I could hardly walk when that was done, but a great calm had descended upon me. I still wasn’t sleepy, but no bitterness nor unresolved problems kept me awake. I put on my breechclout and leggings again-I had worn my shirt through all of it-wrapped a blanket around me, and went outdoors.
It hurt some to breathe deep, so cold and merciless clean was the air. A dog yapped a mile away, in Younger Bear’s village: you could hear it perfect. The moon had set by now and all was dead black, for the dawn would soon rise. I had consumed the night in delivering my masculine services. There could be no doubt that I had once and for all turned 100 per cent Cheyenne insofar as that was possible by the actions of body. I might have planted a new human being or two by that night’s work, and I never thought about how they would be little breeds, growing up into a world fast turning uncongenial even to fullbloods. No, all seemed right to me at that moment. It was one of the few times I felt: this is the way things are and should be. I had medicine then, that’s the only word for it. I knew where the center of the world was. A remarkable feeling, in which time turns in a circle, and he who stands at the core has power over everything that takes the form of line and angle and square. Like Old Lodge Skins drawing in them antelope within the little circle of his band, but concentric around them was all other Cheyenne, present and past, living and ghost, for the Mystery is continuous.
It was a grand moment, and into it, out of the night, stepped Sunshine. I smelled rather than seen her, for the blackness was absolute.
“You cannot sleep?” I asked, believing she had come from the tepee.
“I was in the woods,” she said, and took my arms and put between them a tiny parcel in a blanket. It felt like a warm coal, but was a newborn child. She had gone out and had it while I was bedding with her sisters. “Another son for you,” she said. “He will be a great speaker. Did you not hear his powerful cry?”
But of course, with them sisters, I had not been listening. I had not knowed she had even left the lodge.
“I hope our enemies are far away,” she said, “for when he came to life he had great lungs.”
Well, this was no break in my medicine feeling but rather a richening of it.

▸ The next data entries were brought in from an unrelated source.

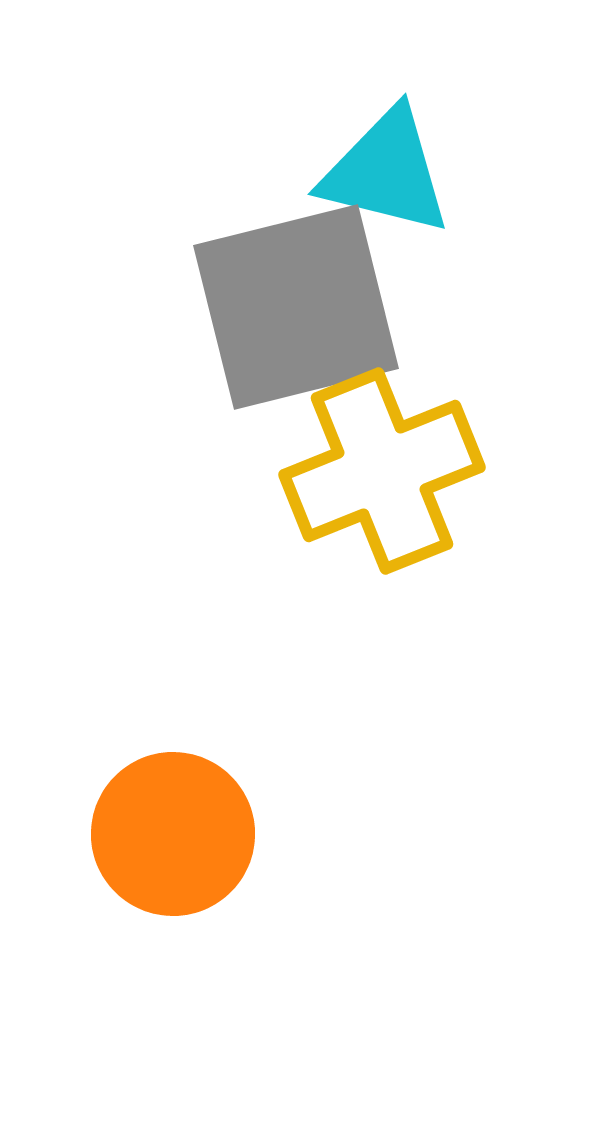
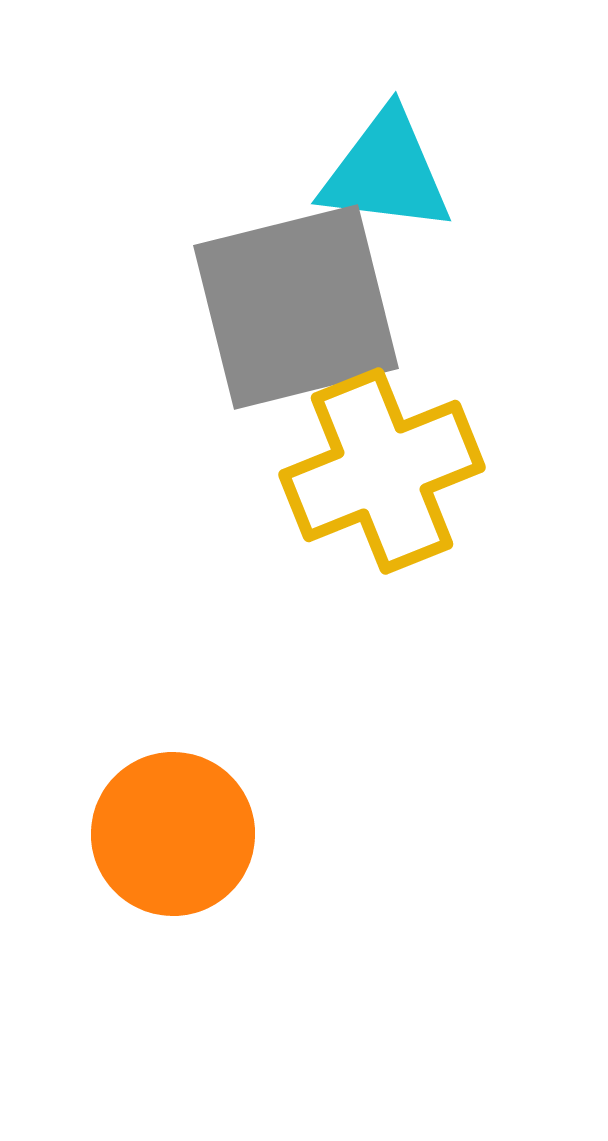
cyan triangle: rotated 7 degrees counterclockwise
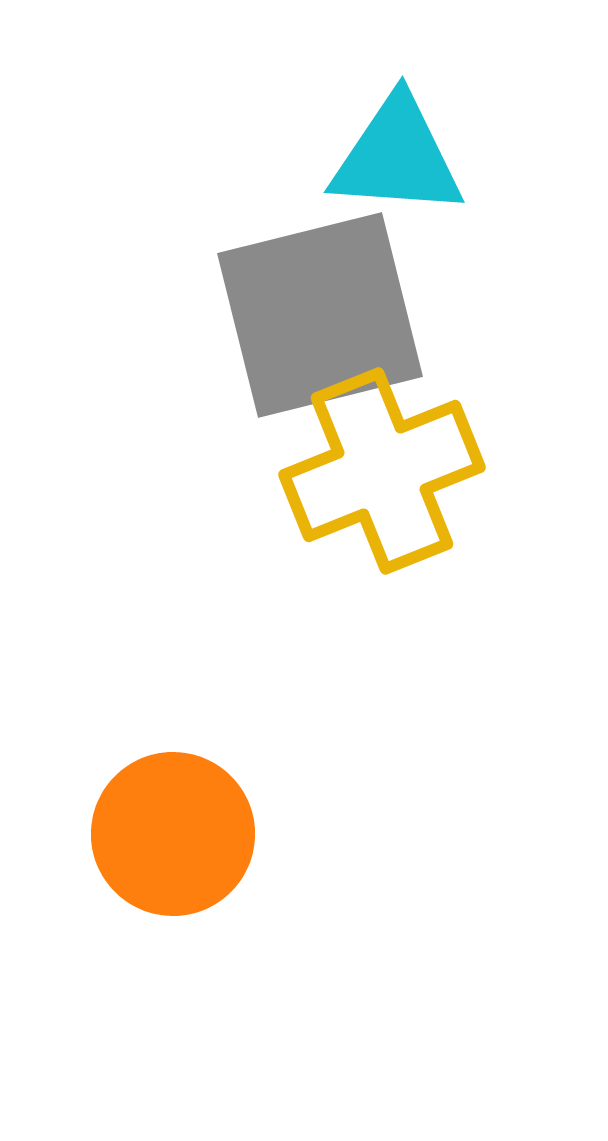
cyan triangle: moved 11 px right, 15 px up; rotated 3 degrees counterclockwise
gray square: moved 24 px right, 8 px down
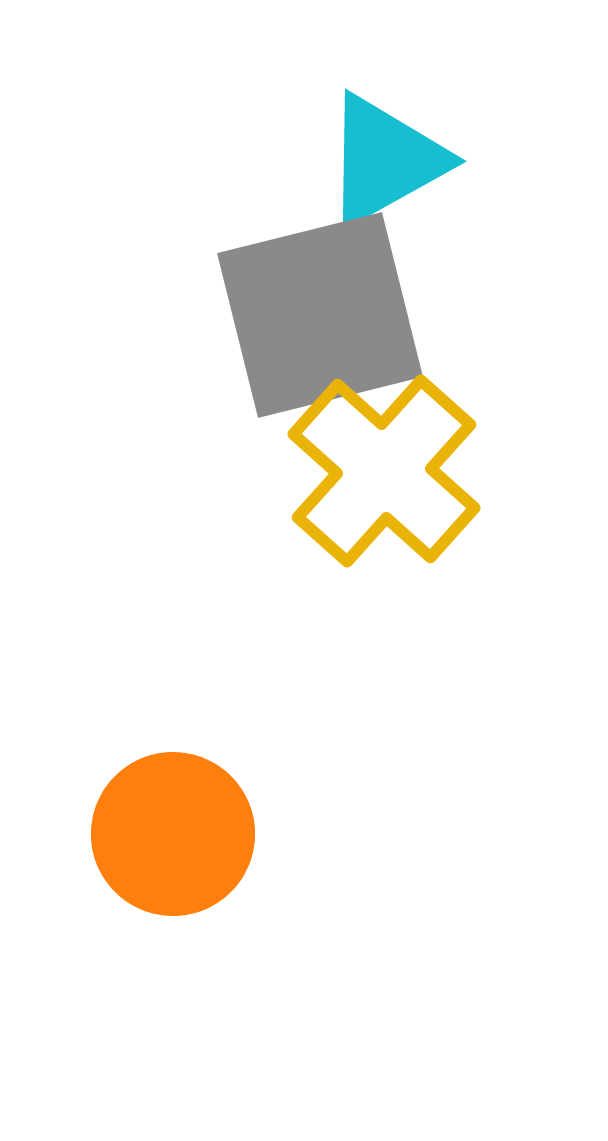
cyan triangle: moved 12 px left, 3 px down; rotated 33 degrees counterclockwise
yellow cross: moved 2 px right; rotated 26 degrees counterclockwise
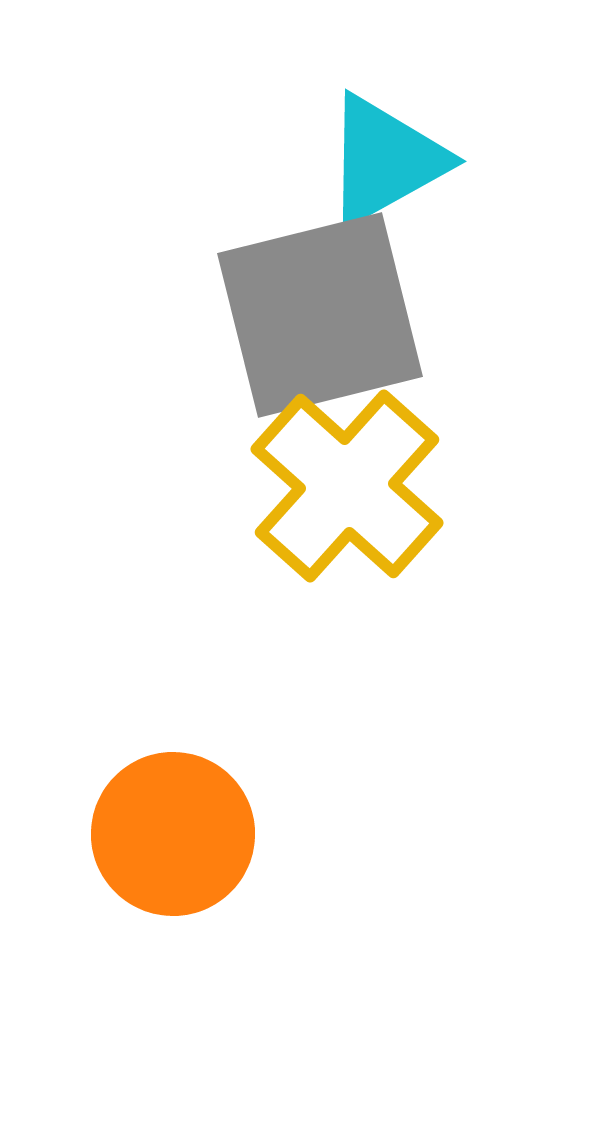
yellow cross: moved 37 px left, 15 px down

I held the little fellow to me and Sunshine leaned her head upon my shoulder, and then this thing happened. A burning golden ball appeared on the dark horizon, and as it slowly clumb into the sky, it changed through marvelous colors, vermilion to yellow to emerald green, turquoise to intense blue, then into purple and indigo and bright again, like a moving peephole through the roof of the world onto the great rainbow outside down which the chiefs ride in ceremonial array in the Other Life. Finally, when it got well up, there was a moment of mother-of-pearl and then the colors burned off into full radiant white.
“That is his name,” said Sunshine. “Morning Star.”
I handed my son back to her and she went into the lodge to feed him.
As it happened, another person was also provided with a name by that heavenly display, which he was watching at this same moment from behind the hills overlooking the valley of the Washita. I reckon he took it as a favorable portent of the fate what had made him a general at the age of twenty-three. And maybe he was right, for in a few moments now he would ride to the greatest victory he ever knowed.
In later years his Crow Indian scouts would call him Son of the Morning Star. His real name was George Armstrong Custer.
CHAPTER 18 The Big Medicine of Long Hair
FIRST LIGHT COME OUT of the east not long afterward. I was still out of doors and full of wonder, so much so that I was actually considering to go break the ice on the river and take me a Cheyenne plunge. But my pony, tethered near, was stirring for a morning drink. Actually-you won’t believe this-he looked at me out of his big clear eyes and said: “Father, take me down to the water.” I don’t mean he spoke in words, but he said it. Then he said: “We are in for a big fight.” To hell with what you believe. He said it. I was there.